== Problem description ==
Print the line containing "hfov_deg: 35.0" and every later line of the records. Keep each one exactly as given, ending with the last.

== Extracted records ==
>>>>

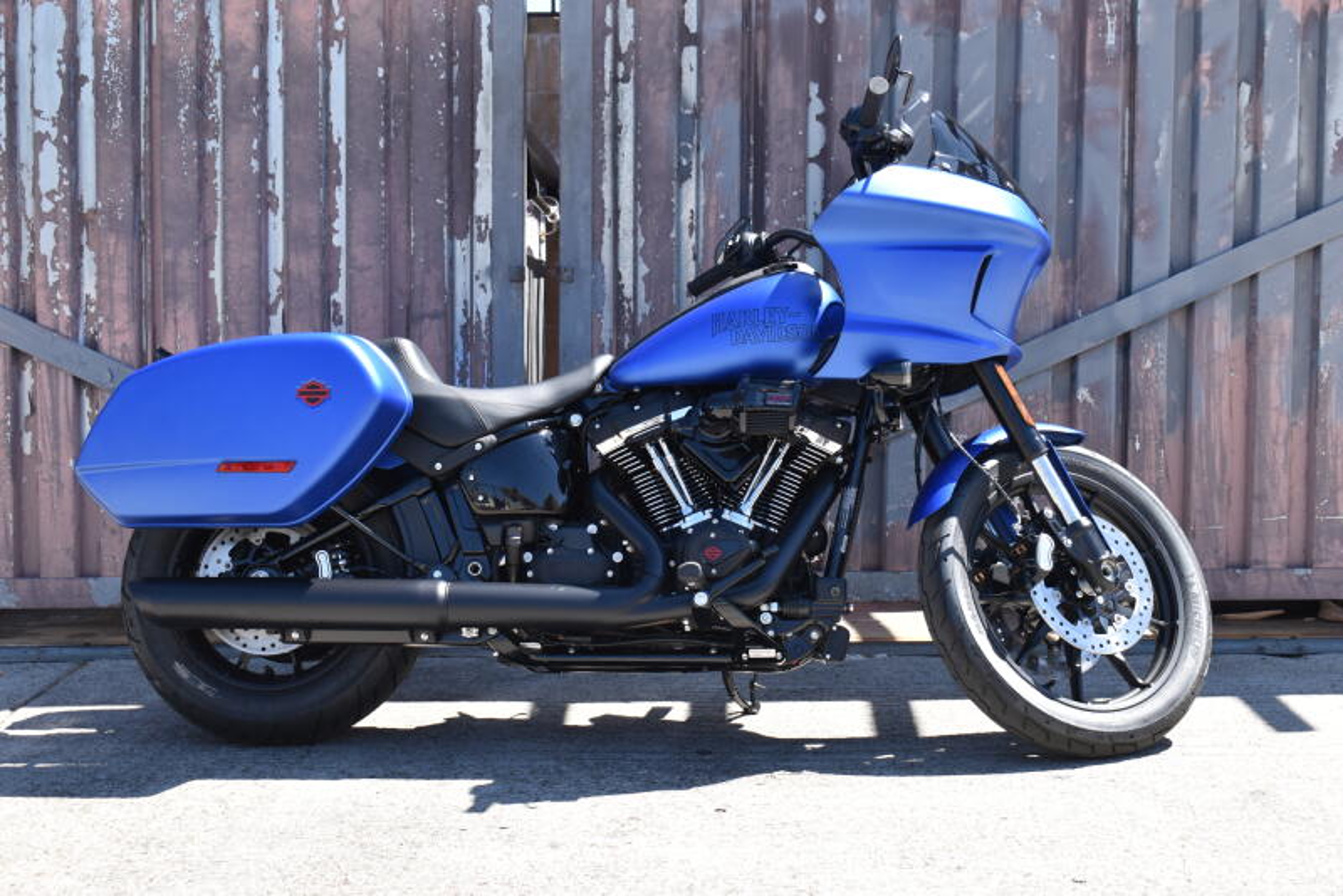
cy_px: 448
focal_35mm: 57
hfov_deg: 35.0
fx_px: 2127
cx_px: 672
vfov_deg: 23.8
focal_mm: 38
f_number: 8
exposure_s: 1/250
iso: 200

<<<<

== Result below ==
hfov_deg: 35.0
fx_px: 2127
cx_px: 672
vfov_deg: 23.8
focal_mm: 38
f_number: 8
exposure_s: 1/250
iso: 200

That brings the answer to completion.